# Exercise objective
Once you find the line containing "- Open gameframe.psd from Documents once more" in the data below, copy it and each following line exactly, up to and including the line containing "click(39, 69)", and nothing else.

Start of Data for this exercise

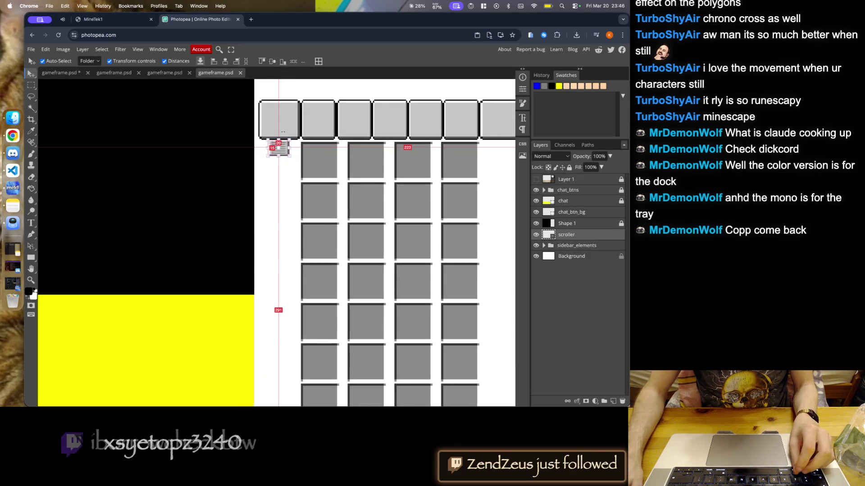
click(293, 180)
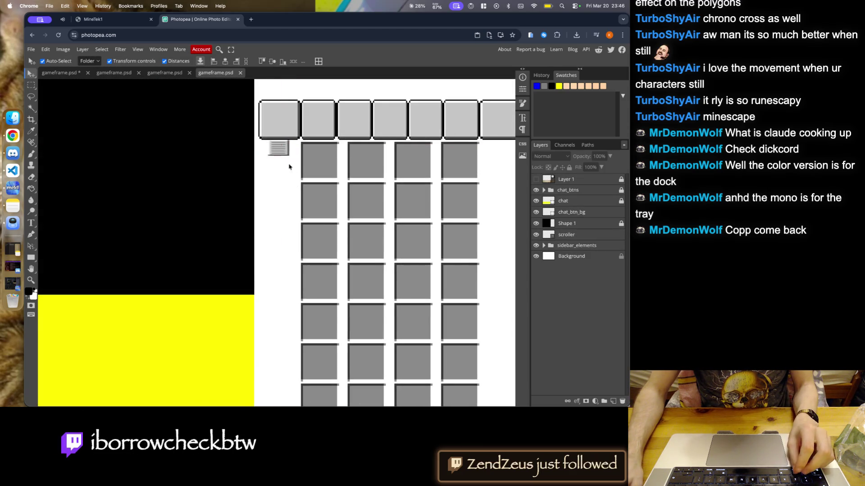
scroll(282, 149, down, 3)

End of Data for this exercise
Start of Data for this exercise

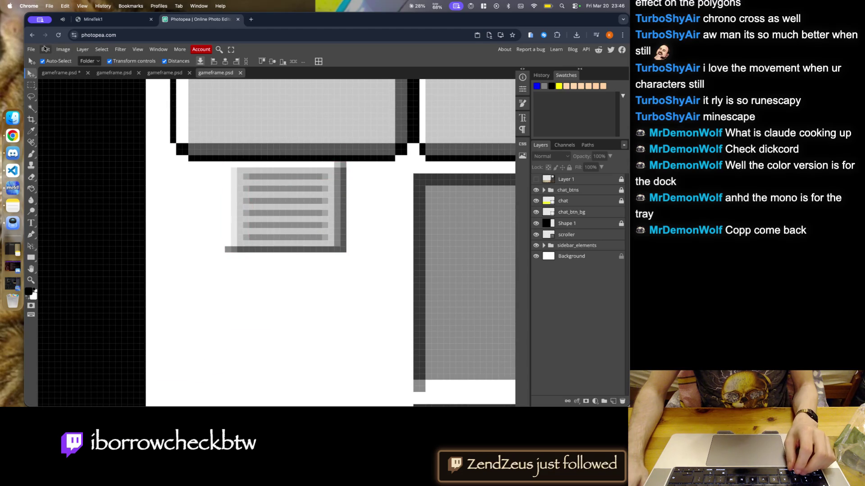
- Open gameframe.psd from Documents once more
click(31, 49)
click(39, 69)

End of Data for this exercise
Start of Data for this exercise

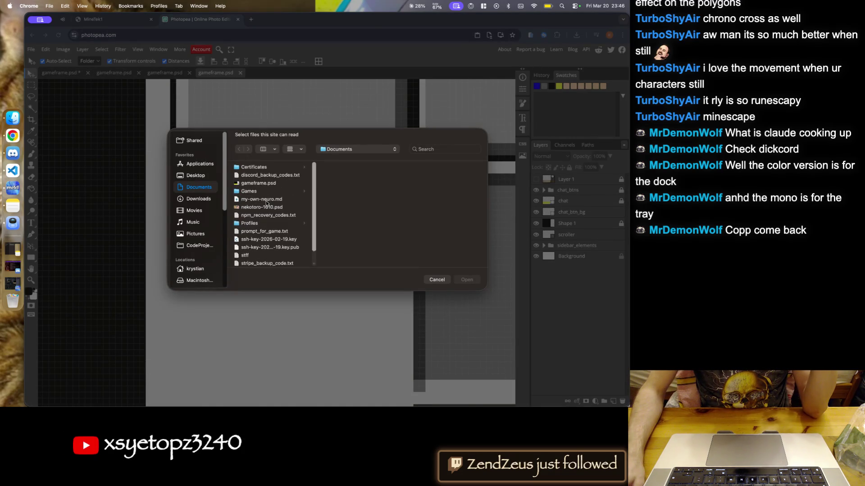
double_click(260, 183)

End of Data for this exercise

# Task output
- Open gameframe.psd from Documents once more
click(31, 49)
click(39, 69)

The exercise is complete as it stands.